A few months ago I was wooed by a Facebook ad for Playster. It promised more bang for my buck than Audible. It took me weeks to even check out the site, even while I contemplated switching to this new service that promised for the same monthly price of one credit (one book) at Audible, I would have unlimited access to the same titles. I wanted to email a fellow book nerd to ask if she’d heard of, or tried Playster. She’s the one who convinced me to take the leap into audiobook world. I agonized and felt disloyal. Should I make the switch? I’ve been a silver member with Audible for a few years now. It’s even on my list of dream companies to work for. I came close once, but it was a contract position of only three months and no possibility of extension. The recruiter advised against it. I was willing to go against her professional advice, then I remembered, I have a mortgage—I mean school loans.
Early November I made the plunge. I activated my free trial for a premium membership, which also gave me access to ebooks, music, and movies. I selected Jenifer Lewis’ memoir in audiobook format. I listened to The Mother of Black Hollywood for two weeks of my 30-day free trial. Then one day it was no longer available. It just disappeared. I tried a title search, author search. Nothing. Finally, I contacted customer service via the chat function. Rosie me told the site was “applying some technical changes to Playster” and would be available in 2-3 hours. The next day it still hadn’t reappeared, so I contacted customer service again. Ashlee informed me that “Unfortunately, we are updating the collection at this time so a few titles have been made temporarily unavailable.” I was told a new deal was being finalized within the next week, and once complete my title and others would return, along with the debut of others. I was ok with that. I wasn’t ok with not being credited for the time lost.
Still smarting from not getting my free trial extended, I moved on to Anothony Bourdain’s Kitchen Confidential. Just as I was getting into his discovery and love of new and different foods, the narrative stopped. I thought my iPod or Bose sound dock had malfunctioned. A message on iPod told me I had reached the end of the audiobook’s trial. It continued to state “Each time you pass a certain threshold of a new book, the publisher bills us for that book. In order to continue…. blah, blah, blah. I’m sure that was probably mentioned somewhere in the fine print when I signed up, but who the hell reads fine print? Unlimited should mean unlimited!
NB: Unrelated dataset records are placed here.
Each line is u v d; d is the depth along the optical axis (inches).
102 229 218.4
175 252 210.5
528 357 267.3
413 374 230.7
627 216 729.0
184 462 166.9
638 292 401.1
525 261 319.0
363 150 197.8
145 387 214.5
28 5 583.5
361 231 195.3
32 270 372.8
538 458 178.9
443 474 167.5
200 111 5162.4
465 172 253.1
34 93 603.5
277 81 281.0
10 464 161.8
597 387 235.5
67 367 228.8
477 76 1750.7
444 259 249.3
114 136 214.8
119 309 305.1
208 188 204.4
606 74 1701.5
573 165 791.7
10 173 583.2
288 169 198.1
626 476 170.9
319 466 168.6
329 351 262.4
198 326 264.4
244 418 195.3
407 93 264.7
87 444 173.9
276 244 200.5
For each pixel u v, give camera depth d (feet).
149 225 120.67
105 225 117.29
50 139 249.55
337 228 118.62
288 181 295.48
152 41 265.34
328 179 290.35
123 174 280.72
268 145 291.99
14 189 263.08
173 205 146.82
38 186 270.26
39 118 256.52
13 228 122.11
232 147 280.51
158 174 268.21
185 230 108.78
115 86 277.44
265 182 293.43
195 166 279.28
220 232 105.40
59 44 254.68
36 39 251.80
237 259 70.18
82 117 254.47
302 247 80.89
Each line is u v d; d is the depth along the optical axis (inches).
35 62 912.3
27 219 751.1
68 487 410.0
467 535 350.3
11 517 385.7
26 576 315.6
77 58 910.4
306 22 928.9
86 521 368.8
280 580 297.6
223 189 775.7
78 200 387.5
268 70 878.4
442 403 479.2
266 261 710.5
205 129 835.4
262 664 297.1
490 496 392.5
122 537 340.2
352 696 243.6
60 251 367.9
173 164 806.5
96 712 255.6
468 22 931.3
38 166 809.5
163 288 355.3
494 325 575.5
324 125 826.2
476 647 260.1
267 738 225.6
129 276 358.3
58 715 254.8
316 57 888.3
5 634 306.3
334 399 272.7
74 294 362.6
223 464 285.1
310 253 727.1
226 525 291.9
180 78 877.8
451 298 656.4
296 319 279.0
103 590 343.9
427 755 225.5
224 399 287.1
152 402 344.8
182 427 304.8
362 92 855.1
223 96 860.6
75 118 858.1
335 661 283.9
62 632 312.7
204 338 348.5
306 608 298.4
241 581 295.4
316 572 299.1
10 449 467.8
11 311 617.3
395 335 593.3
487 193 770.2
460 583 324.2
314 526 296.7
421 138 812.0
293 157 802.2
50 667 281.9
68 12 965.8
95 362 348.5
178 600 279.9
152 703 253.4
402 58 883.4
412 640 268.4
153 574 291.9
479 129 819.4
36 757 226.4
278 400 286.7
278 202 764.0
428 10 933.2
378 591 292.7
I was very disappointed with this so-called unlimited free trial. The title selections across all the media were disappointing. No offense to and kudos to the authors, musicians, and other artists whose content was available on this platform, but I thought there would be more recognizable and bestselling books, movie, music, and audiobooks available. They claimed to be on par with Audible.
Even with four days left, I cancelled the free trial. Had there been better selections, I probably could’ve wreaked havoc on that site, and succeeded in reaching my Goodreads goal. After I cancelled online, an offer 90-day, 99-cent unlimited access to music, movies, books, and games popped onscreen. Those options had a check beside them, but audiobooks had an X. I did not accept their offer. The one reason I wanted Playster is the one option not offered. Good thing I never cancelled Audible.